■ **Work to be completed**
Could you copy exactly the lines from the one containing "drag(520, 307, 520, 311)" through the last line of the records, leaving out every picture?

Collected data entries:
# # # # # # #

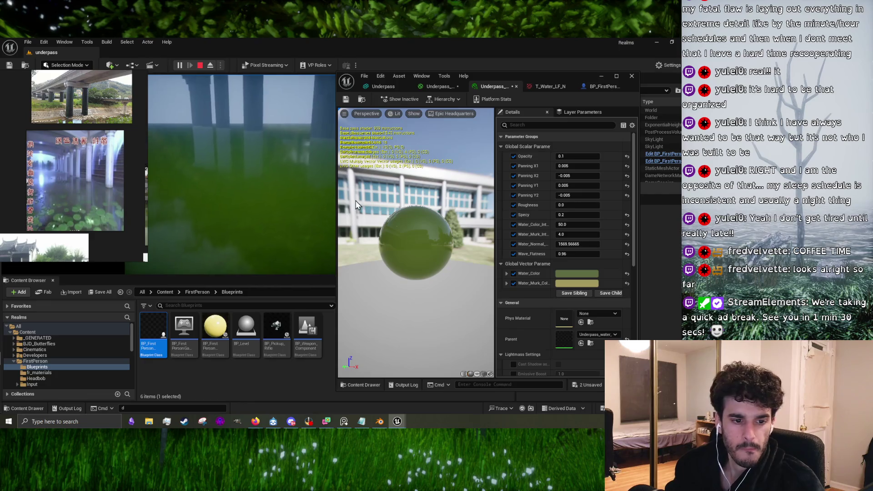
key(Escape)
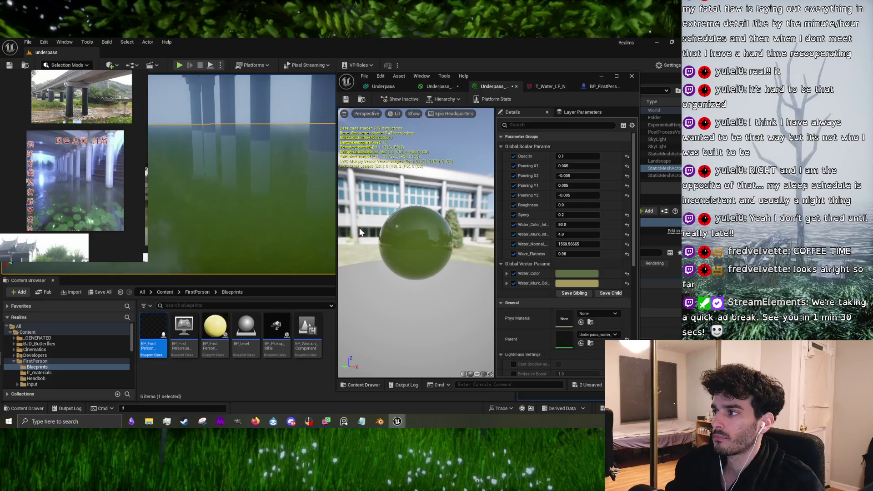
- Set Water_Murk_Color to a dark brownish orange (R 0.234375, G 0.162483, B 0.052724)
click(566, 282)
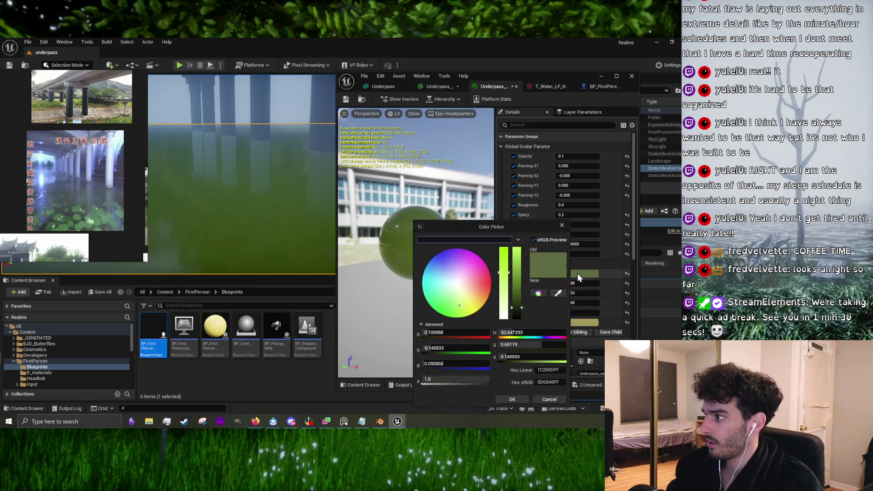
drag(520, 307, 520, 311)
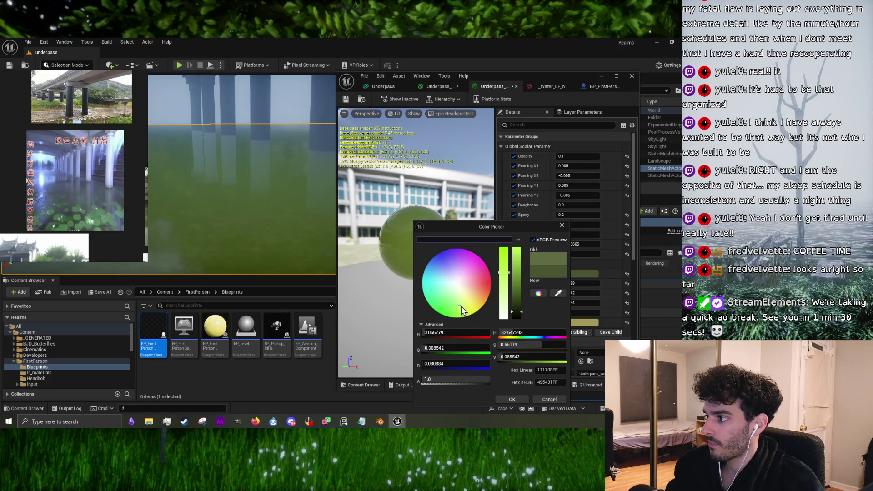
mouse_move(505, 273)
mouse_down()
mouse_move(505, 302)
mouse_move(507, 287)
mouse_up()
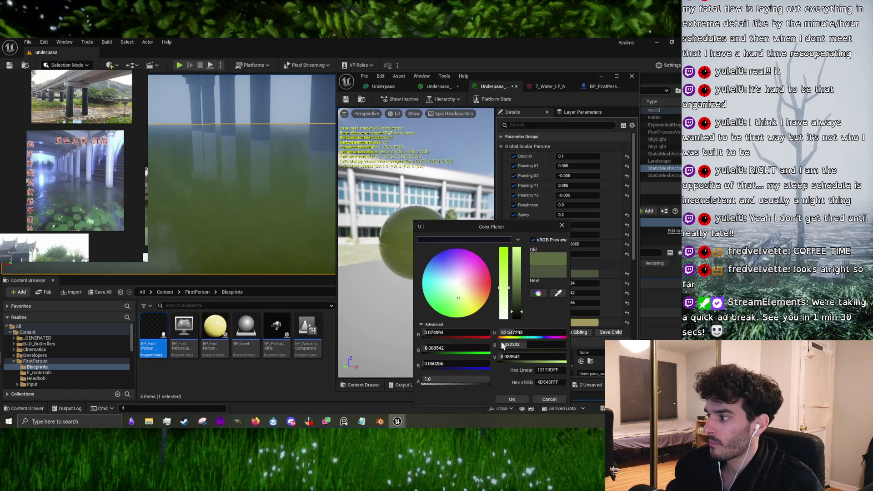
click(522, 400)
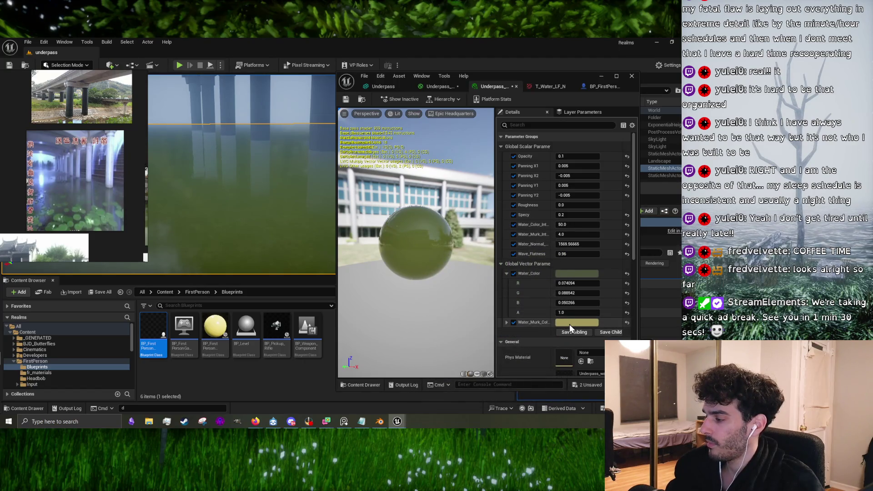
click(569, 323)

# # # # # # #

■ **Expected output**
drag(520, 307, 520, 311)
mouse_move(505, 273)
mouse_down()
mouse_move(505, 302)
mouse_move(507, 287)
mouse_up()
click(522, 400)
click(569, 323)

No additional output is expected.